START SUPPLIED DATA
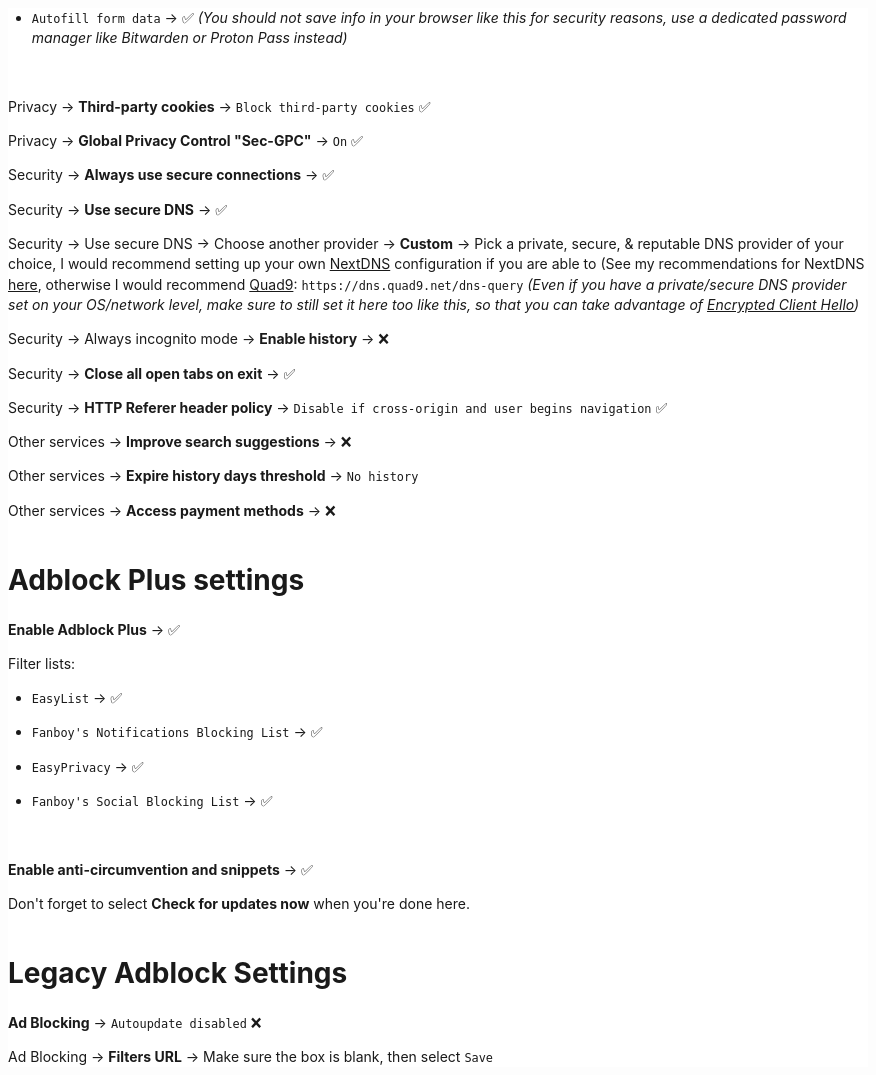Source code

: * `Autofill form data` -> ✅ *(You should not save info in your browser like this for security reasons, use a dedicated password manager like Bitwarden or Proton Pass instead)*

<br>

Privacy -> **Third-party cookies** -> `Block third-party cookies` ✅

Privacy -> **Global Privacy Control "Sec-GPC"** -> `On` ✅

Security -> **Always use secure connections** -> ✅

Security -> **Use secure DNS** -> ✅

Security -> Use secure DNS -> Choose another provider -> **Custom** -> Pick a private, secure, & reputable DNS provider of your choice, I would recommend setting up your own [NextDNS](https://nextdns.io) configuration if you are able to (See my recommendations for NextDNS [here](https://codeberg.org/Magnesium1062/nextdns-settings), otherwise I would recommend [Quad9](https://quad9.net/): `https://dns.quad9.net/dns-query` *(Even if you have a private/secure DNS provider set on your OS/network level, make sure to still set it here too like this, so that you can take advantage of [Encrypted Client Hello](https://blog.cloudflare.com/announcing-encrypted-client-hello))*

Security -> Always incognito mode -> **Enable history** -> ❌

Security -> **Close all open tabs on exit** -> ✅

Security -> **HTTP Referer header policy** -> `Disable if cross-origin and user begins navigation` ✅

Other services -> **Improve search suggestions** -> ❌

Other services -> **Expire history days threshold** -> `No history`

Other services -> **Access payment methods** -> ❌

# Adblock Plus settings

**Enable Adblock Plus** -> ✅

Filter lists:

* `EasyList` -> ✅

* `Fanboy's Notifications Blocking List` -> ✅

* `EasyPrivacy` -> ✅

* `Fanboy's Social Blocking List` -> ✅

<br>

**Enable anti-circumvention and snippets** -> ✅

Don't forget to select **Check for updates now** when you're done here.

# Legacy Adblock Settings

**Ad Blocking** -> `Autoupdate disabled` ❌

Ad Blocking -> **Filters URL** -> Make sure the box is blank, then select `Save`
END SUPPLIED DATA
WHAT YOU HAVE TO DO:
Nothing but the lines from the first line of the records above to the line with "Security -> **Use secure DNS** -> ✅", inclusive, should be transcribed exactly, and the pictures must be left out.

YOUR SOLUTION:
Source code

: * `Autofill form data` -> ✅ *(You should not save info in your browser like this for security reasons, use a dedicated password manager like Bitwarden or Proton Pass instead)*

<br>

Privacy -> **Third-party cookies** -> `Block third-party cookies` ✅

Privacy -> **Global Privacy Control "Sec-GPC"** -> `On` ✅

Security -> **Always use secure connections** -> ✅

Security -> **Use secure DNS** -> ✅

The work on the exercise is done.